The AgriStability program helps farmers manage income risk by providing assistance when their operating margins decline. By basing support on margins (operating income less operating expenses), it responds to changes in production, input costs and commodity prices.
Support is based on the reference margin (the average margin over the last five years, excluding the best and worst years) using a producer’s actual results. If the margin for the year declines to less than 70 per cent of the reference margin, a payment of 70 per cent of the difference between the reference margin and the margin for the year is triggered.
The AgriInsurance program helps farmers manage income risk by providing assistance when production declines. By basing support on production (yield), it responds to losses in production of a particular commodity. It does not respond to changes in commodity prices or input costs.
Support is based on historical average production, generally with a quality guarantee and at a standard market price. If production for the year is less than the guaranteed amount, a payment is triggered.
Linkages between AgriStability and AgriInsurance
In AgriStability, AgriInsurance premiums are allowable expenses and AgriInsurance payments are allowable income, in both the current and reference years.
If a producer’s margin is negative, the negative portion of the margin decline is eligible for an AgriStability payment only if it could not have been covered by AgriInsurance at the 70 per cent coverage level (70 per cent of expected yield).
MASC reviews AgriStability applications from Manitoba producers having negative margins, and determines if there were any insurable crops grown that would have been in a claim position at 70 per cent coverage. If there were, a deemed AgriInsurance net benefit (payment less premium) is "imputed", i.e. added to the producer’s margin, and the AgriStability negative margin payment is reduced accordingly.
|AgriStability Reference Margin||$100,000|
|Total Margin Decline||$120,000|
|Margin Decline - Negative Portion||($20,000)|
|Deemed AI Payment (70 per cent Coverage)||$15,000|
|Less Associated Premium||($4,000)|
|Deemed AI Net Benefit||$11,000|
|Revised AgriStability Margin||($9,000)|
|AgriStability Negative Margin Payment*||$6,300|
|*70 per cent of the negative portion of the margin decline. The payment for the positive portion of the margin decline is not affected.|
In this example, some of the negative margin loss may also have been caused by declines in the livestock part of the operation.
Margin declines caused by yield losses in pasture are exempt from imputing.
The deemed AgriInsurance net benefit is not allowable income in AgriStability, so it will not increase a producer’s reference margin.

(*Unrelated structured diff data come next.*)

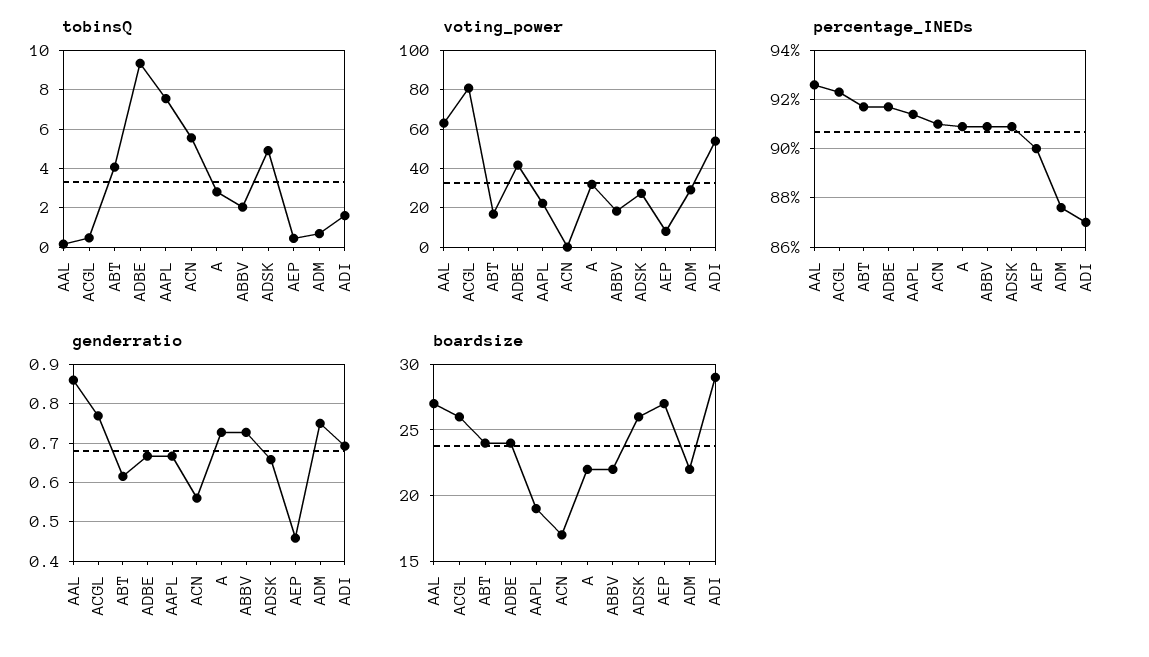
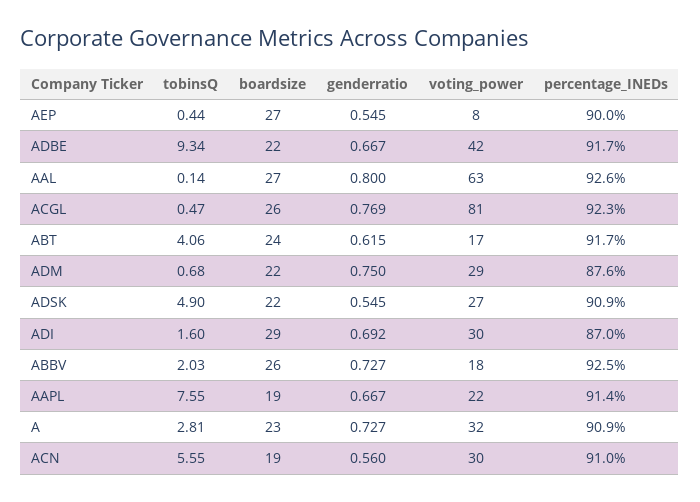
  {
    "tobinsQ": {
      "AAL": 0.14,
      "ACGL": 0.47,
      "ABT": 4.06,
      "ADBE": 9.34,
      "AAPL": 7.55,
      "ACN": 5.55,
      "A": 2.81,
      "ABBV": 2.03,
      "ADSK": 4.9,
      "AEP": 0.44,
      "ADM": 0.68,
      "ADI": 1.6
    },
    "voting_power": {
      "AAL": 63,
      "ACGL": 81,
      "ABT": 17,
      "ADBE": 42,
      "AAPL": 22,
-     "ACN": 0,
+     "ACN": 30,
      "A": 32,
      "ABBV": 18,
      "ADSK": 27,
      "AEP": 8,
      "ADM": 29,
-     "ADI": 55
+     "ADI": 30
    },
    "percentage_INEDs": {
      "AAL": 92.6,
      "ACGL": 92.3,
      "ABT": 91.7,
      "ADBE": 91.7,
      "AAPL": 91.4,
      "ACN": 91,
      "A": 90.9,
-     "ABBV": 91,
+     "ABBV": 92.5,
      "ADSK": 90.9,
      "AEP": 90,
      "ADM": 87.6,
      "ADI": 87
    },
    "genderratio": {
-     "AAL": 0.86,
+     "AAL": 0.8,
      "ACGL": 0.769,
      "ABT": 0.615,
      "ADBE": 0.667,
      "AAPL": 0.667,
      "ACN": 0.56,
      "A": 0.727,
      "ABBV": 0.727,
-     "ADSK": 0.66,
+     "ADSK": 0.545,
-     "AEP": 0.46,
+     "AEP": 0.545,
      "ADM": 0.75,
      "ADI": 0.692
    },
    "boardsize": {
      "AAL": 27,
      "ACGL": 26,
      "ABT": 24,
-     "ADBE": 24,
+     "ADBE": 22,
      "AAPL": 19,
-     "ACN": 17,
+     "ACN": 19,
-     "A": 22,
+     "A": 23,
-     "ABBV": 22,
+     "ABBV": 26,
-     "ADSK": 26,
+     "ADSK": 22,
      "AEP": 27,
      "ADM": 22,
      "ADI": 29
    }
  }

Why participate in both AgriInsurance and AgriStability?
- AgriStability provides whole-farm coverage.
- AgriStability provides coverage for losses caused by rising input costs and declining commodity prices, in addition to production risks.
- AgriInsurance coverage is crop specific, so a producer who does not have a whole farm margin decline may still have an AgriInsurance claim on one or more crops.
- AgriInsurance covers 100 per cent of loss below the guaranteed yield, whereas AgriStability pays 70 per cent of the decline greater than 30 per cent of reference margin.
- AgriInsurance payments are allowable income in AgriStability, helping maintain and stabilize a producer’s reference margin. Because producers do not pay the full cost of AgriInsurance premiums, over time continuous participation in AgriInsurance tends to increase AgriStability reference margins.
- AgriInsurance claims are paid after harvest, whereas AgriStability claims are paid after the end of the fiscal year.
- Both AgriInsurance and AgriStability can be used as security for cash advances under the Advance Payment Program.
- AgriInsurance provides coverage against prevented planting due to excess moisture, reseeding benefit, forage establishment insurance, forage restoration benefit, and forage and pasture insurance.